- _Extrait_:
Agnès Gonxha Bojaxhiu est née le 26 août 1910 à Skopje, alors ville de l'Empire ottoman. Désirant être envoyée en Inde, elle rejoignit d’abord le couvent de l'ordre missionnaire des sœurs de Notre-Dame-de-Lorette en Irlande, en septembre 1928, où elle fut admise comme postulante.
Elle arriva en Inde en janvier 1929. Après deux années de noviciat à Darjeeling, Agnès prononça des vœux temporaires et reçut le nom de Sœur Teresa. Elle était marquée par l’autobiographie de Thérèse de Lisieux, et la bulle de canonisation dans laquelle le pape Pie IX écrit : « Inspirée par l’Esprit Saint, Thérèse chercha à vivre le plus saintement, et résolut de garder jusqu’à la mort la promesse de ne rien refuser à Dieu. » C’est dans les mêmes termes que sœur Térésa prononça des vœux privés en 1942, après 14 ans de vie religieuse. De 1931 à 1937, elle enseigna la géographie à l'école Sainte-Marie tenue par les sœurs de Notre-Dame-de-Lorette à Calcutta. Elle prononça ses vœux définitifs le 24 mai 1937 et devint directrice des études en 1944.
Le 10 septembre 1946 est le jour où tout changea dans sa vie : au cours d'un voyage en train de Calcutta à Darjeeling qu'elle rejoignait pour la retraite annuelle de sa communauté, elle reçut ce qu'elle appella «l'appel dans l'appel»: le désir de servir au nom du Christ les plus pauvres. C’est une période de grande intimité avec Dieu, en particulier avec la souffrance du Christ qui, sur la croix, crie « j’ai soif ».

- _Entrées de données_:
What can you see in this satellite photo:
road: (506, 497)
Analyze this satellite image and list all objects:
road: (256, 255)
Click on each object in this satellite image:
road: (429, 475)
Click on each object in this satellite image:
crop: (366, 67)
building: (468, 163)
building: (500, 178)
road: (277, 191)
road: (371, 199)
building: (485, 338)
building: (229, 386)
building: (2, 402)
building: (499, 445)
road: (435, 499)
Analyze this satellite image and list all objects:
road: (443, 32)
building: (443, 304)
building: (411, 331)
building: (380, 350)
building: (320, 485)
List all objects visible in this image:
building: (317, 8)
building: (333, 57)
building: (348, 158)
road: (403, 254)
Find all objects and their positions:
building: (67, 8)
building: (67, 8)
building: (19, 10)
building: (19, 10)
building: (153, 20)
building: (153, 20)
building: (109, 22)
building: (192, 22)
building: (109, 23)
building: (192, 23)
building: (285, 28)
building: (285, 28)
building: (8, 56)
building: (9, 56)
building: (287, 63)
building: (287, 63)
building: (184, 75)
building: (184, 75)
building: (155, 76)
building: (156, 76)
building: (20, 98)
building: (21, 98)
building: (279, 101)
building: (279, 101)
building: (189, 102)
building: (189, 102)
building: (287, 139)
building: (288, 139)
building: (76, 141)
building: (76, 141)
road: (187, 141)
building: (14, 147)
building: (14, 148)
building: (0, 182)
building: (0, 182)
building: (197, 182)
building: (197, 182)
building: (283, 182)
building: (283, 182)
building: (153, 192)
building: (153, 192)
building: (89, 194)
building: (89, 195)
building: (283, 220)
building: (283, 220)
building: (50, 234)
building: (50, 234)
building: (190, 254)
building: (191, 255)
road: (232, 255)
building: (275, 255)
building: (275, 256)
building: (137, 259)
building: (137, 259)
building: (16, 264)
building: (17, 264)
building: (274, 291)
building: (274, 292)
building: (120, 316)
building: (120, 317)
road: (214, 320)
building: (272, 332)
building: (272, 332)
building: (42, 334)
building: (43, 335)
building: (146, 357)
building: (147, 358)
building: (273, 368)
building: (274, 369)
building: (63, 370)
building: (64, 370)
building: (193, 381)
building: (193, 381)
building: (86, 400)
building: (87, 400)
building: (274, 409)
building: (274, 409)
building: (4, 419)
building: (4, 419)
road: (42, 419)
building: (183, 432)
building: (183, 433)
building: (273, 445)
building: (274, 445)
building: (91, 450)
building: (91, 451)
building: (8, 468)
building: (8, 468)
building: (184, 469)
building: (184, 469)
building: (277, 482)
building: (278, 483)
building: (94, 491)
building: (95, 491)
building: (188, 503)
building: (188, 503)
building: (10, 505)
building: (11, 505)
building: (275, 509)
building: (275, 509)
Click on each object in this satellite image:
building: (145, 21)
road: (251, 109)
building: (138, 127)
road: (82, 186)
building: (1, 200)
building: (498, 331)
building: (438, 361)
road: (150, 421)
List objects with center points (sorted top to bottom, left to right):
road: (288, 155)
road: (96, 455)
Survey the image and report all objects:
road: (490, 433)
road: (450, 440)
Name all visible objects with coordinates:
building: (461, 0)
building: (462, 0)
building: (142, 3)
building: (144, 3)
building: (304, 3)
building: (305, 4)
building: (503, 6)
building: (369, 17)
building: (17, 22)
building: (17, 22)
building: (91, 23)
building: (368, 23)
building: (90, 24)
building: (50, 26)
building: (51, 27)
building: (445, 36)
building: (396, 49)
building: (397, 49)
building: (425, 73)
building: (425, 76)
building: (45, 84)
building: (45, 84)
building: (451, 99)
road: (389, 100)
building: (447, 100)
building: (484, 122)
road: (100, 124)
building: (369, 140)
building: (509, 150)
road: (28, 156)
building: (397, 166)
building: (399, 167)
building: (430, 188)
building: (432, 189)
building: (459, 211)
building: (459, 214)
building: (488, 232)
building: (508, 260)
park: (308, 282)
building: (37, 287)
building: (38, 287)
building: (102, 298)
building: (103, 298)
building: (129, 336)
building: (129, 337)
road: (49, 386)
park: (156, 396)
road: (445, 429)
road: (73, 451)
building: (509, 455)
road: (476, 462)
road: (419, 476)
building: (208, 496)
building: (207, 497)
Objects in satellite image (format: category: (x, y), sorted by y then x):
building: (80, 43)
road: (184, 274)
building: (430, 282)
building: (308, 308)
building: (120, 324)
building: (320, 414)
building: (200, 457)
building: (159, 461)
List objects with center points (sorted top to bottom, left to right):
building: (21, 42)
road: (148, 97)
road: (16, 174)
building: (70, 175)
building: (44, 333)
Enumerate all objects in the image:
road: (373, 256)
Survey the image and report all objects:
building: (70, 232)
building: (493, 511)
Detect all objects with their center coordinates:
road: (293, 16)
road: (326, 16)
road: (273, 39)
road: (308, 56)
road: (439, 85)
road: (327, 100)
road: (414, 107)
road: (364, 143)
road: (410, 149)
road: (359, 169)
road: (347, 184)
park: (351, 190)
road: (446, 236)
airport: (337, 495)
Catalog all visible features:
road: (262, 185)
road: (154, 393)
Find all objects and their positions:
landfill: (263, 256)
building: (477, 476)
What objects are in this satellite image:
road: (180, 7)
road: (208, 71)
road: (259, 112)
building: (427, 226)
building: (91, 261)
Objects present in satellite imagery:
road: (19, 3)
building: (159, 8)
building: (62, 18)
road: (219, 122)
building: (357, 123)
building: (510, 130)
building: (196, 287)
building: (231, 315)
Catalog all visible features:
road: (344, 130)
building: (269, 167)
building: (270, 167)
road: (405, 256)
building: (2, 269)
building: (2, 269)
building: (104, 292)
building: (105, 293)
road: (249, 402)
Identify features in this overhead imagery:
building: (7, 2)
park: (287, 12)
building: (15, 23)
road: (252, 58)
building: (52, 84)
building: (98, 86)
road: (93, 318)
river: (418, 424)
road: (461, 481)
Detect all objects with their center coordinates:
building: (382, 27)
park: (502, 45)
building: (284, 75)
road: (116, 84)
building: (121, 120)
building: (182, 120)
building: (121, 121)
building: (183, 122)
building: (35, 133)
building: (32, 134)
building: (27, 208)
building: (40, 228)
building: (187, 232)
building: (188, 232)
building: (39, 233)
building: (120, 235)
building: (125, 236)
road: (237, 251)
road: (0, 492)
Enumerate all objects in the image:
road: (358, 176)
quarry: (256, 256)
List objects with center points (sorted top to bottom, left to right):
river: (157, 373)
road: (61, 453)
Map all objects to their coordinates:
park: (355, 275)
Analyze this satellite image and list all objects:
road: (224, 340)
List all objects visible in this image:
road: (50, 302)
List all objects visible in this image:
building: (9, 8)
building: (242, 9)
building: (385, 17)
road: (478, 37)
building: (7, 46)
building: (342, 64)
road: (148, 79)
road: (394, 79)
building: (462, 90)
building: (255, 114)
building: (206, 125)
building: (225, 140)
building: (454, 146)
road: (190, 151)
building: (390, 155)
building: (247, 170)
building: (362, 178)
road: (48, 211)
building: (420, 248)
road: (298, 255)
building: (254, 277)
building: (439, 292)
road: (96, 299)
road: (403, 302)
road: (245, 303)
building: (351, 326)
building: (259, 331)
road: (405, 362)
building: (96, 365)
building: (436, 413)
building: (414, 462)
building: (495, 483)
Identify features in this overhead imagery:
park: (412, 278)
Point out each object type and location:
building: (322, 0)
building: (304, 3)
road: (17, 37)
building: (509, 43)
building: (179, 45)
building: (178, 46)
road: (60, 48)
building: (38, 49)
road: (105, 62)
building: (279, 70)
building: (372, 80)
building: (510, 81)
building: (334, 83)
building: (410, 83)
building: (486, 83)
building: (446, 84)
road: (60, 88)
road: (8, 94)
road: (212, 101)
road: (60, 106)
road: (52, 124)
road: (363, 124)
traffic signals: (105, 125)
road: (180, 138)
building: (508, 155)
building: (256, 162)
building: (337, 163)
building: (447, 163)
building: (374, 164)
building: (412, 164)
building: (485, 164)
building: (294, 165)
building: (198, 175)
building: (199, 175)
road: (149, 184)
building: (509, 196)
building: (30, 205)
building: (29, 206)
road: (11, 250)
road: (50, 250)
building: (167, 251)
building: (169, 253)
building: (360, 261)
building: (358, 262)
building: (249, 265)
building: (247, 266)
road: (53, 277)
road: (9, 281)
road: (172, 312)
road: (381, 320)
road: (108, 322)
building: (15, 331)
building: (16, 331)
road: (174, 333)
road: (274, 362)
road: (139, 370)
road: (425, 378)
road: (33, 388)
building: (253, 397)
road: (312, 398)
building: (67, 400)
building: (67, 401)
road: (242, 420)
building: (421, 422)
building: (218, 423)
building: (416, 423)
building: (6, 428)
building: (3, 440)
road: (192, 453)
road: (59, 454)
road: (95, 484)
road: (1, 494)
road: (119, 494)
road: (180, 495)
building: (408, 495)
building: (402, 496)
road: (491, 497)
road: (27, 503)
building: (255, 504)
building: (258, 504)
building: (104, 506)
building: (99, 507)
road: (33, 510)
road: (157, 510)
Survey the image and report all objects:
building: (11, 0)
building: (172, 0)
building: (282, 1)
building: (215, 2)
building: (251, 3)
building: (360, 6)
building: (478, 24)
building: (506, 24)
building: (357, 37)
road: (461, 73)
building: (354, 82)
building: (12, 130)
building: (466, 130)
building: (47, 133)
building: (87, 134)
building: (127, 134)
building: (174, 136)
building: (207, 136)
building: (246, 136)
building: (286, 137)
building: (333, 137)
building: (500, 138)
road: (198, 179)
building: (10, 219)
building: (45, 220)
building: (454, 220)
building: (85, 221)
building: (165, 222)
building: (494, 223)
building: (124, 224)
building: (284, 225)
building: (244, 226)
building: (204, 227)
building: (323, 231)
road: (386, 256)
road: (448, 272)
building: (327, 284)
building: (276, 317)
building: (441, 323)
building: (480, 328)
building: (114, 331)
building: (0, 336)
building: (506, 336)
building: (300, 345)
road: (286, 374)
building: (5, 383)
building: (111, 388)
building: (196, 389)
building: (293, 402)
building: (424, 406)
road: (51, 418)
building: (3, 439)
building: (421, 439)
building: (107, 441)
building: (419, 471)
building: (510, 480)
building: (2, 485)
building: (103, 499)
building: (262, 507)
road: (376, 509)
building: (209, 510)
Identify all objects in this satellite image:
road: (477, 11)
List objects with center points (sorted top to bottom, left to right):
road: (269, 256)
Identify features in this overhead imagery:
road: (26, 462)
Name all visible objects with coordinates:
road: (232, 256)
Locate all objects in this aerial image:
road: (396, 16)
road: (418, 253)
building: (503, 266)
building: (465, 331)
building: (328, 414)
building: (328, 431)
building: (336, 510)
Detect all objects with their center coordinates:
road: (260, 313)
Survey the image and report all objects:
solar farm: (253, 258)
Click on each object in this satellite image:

- _Consigne A_: Réécrivez sous forme de liste le paragraphe de l'extrait qui commence par « Elle arriva en Inde en janvier 1929 », en conservant ses faits principaux.
- _Consigne B_: Formatez en liste JSON de chaînes les lignes de données allant de la ligne qui contient "Identify all objects" à celle qui contient "road: (232, 256)", bornes incluses. Mettez une chaîne par ligne et omettez les lignes vides.

- _Solution complète A_:
- Janvier 1929 : arrivée en Inde.
- Après deux années de noviciat à Darjeeling, elle prononce des vœux temporaires et reçoit le nom de Sœur Teresa.
- Elle est marquée par l'autobiographie de Thérèse de Lisieux et par la bulle de canonisation du pape Pie IX, qui parle de la promesse de ne rien refuser à Dieu.
- 1942 : après 14 ans de vie religieuse, elle prononce des vœux privés dans les mêmes termes.
- 1931-1937 : elle enseigne la géographie à l'école Sainte-Marie, tenue par les sœurs de Notre-Dame-de-Lorette à Calcutta.
- 24 mai 1937 : vœux définitifs.
- 1944 : elle devient directrice des études.

- _Solution complète B_:
[
  "Identify all objects in this satellite image:",
  "road: (477, 11)",
  "List objects with center points (sorted top to bottom, left to right):",
  "road: (269, 256)",
  "Identify features in this overhead imagery:",
  "road: (26, 462)",
  "Name all visible objects with coordinates:",
  "road: (232, 256)"
]